*** AVAILABLE DATA ***
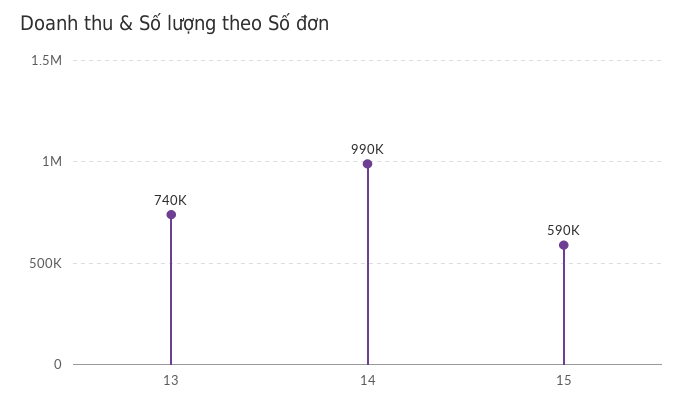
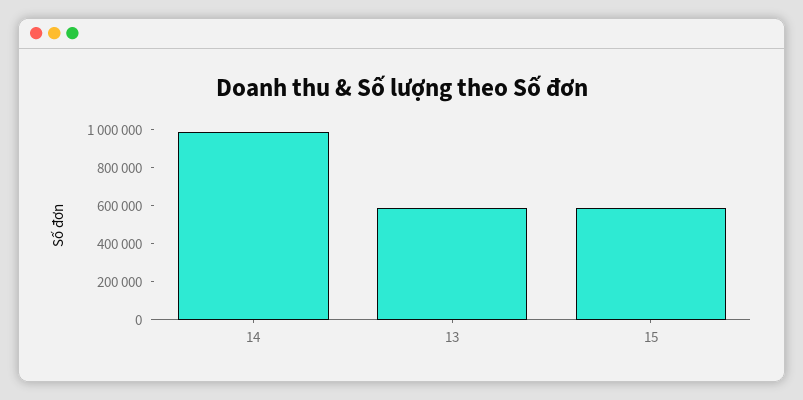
13: 740000 -> 600000

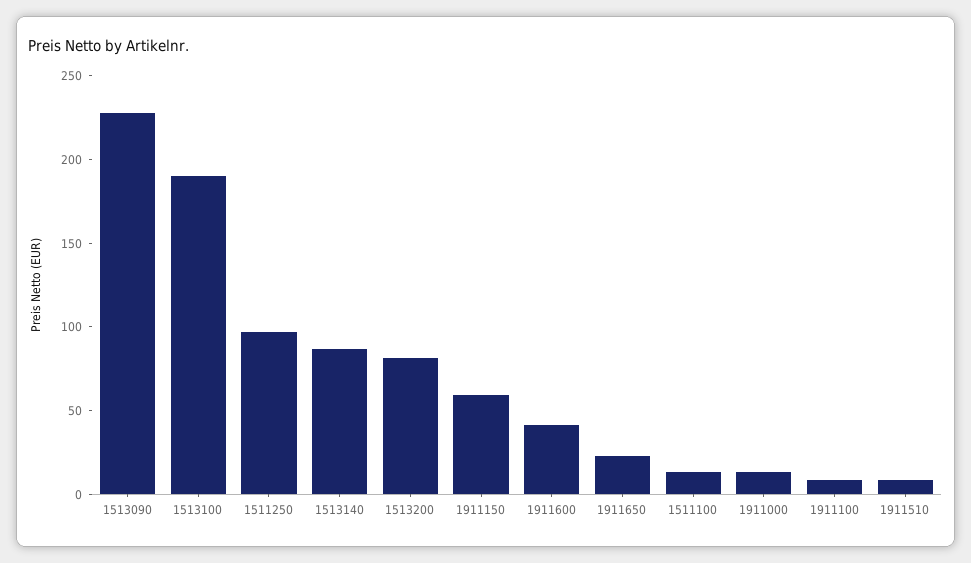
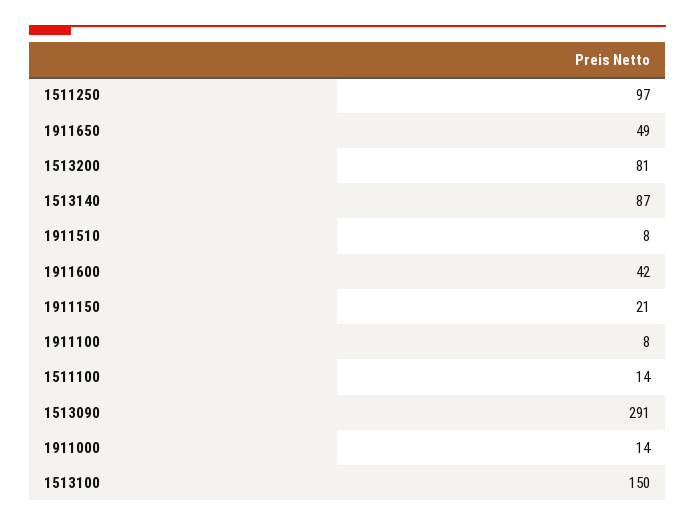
1513090: 230 -> 291
1513100: 190 -> 150
1911150: 60 -> 21
1911650: 20 -> 49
*** End of AVAILABLE DATA ***
YOUR INSTRUCTIONS:
Please transcribe all of the entries exactly and omit any picture they hold.

ANSWER SECTION:
13: 740000 -> 600000

1513090: 230 -> 291
1513100: 190 -> 150
1911150: 60 -> 21
1911650: 20 -> 49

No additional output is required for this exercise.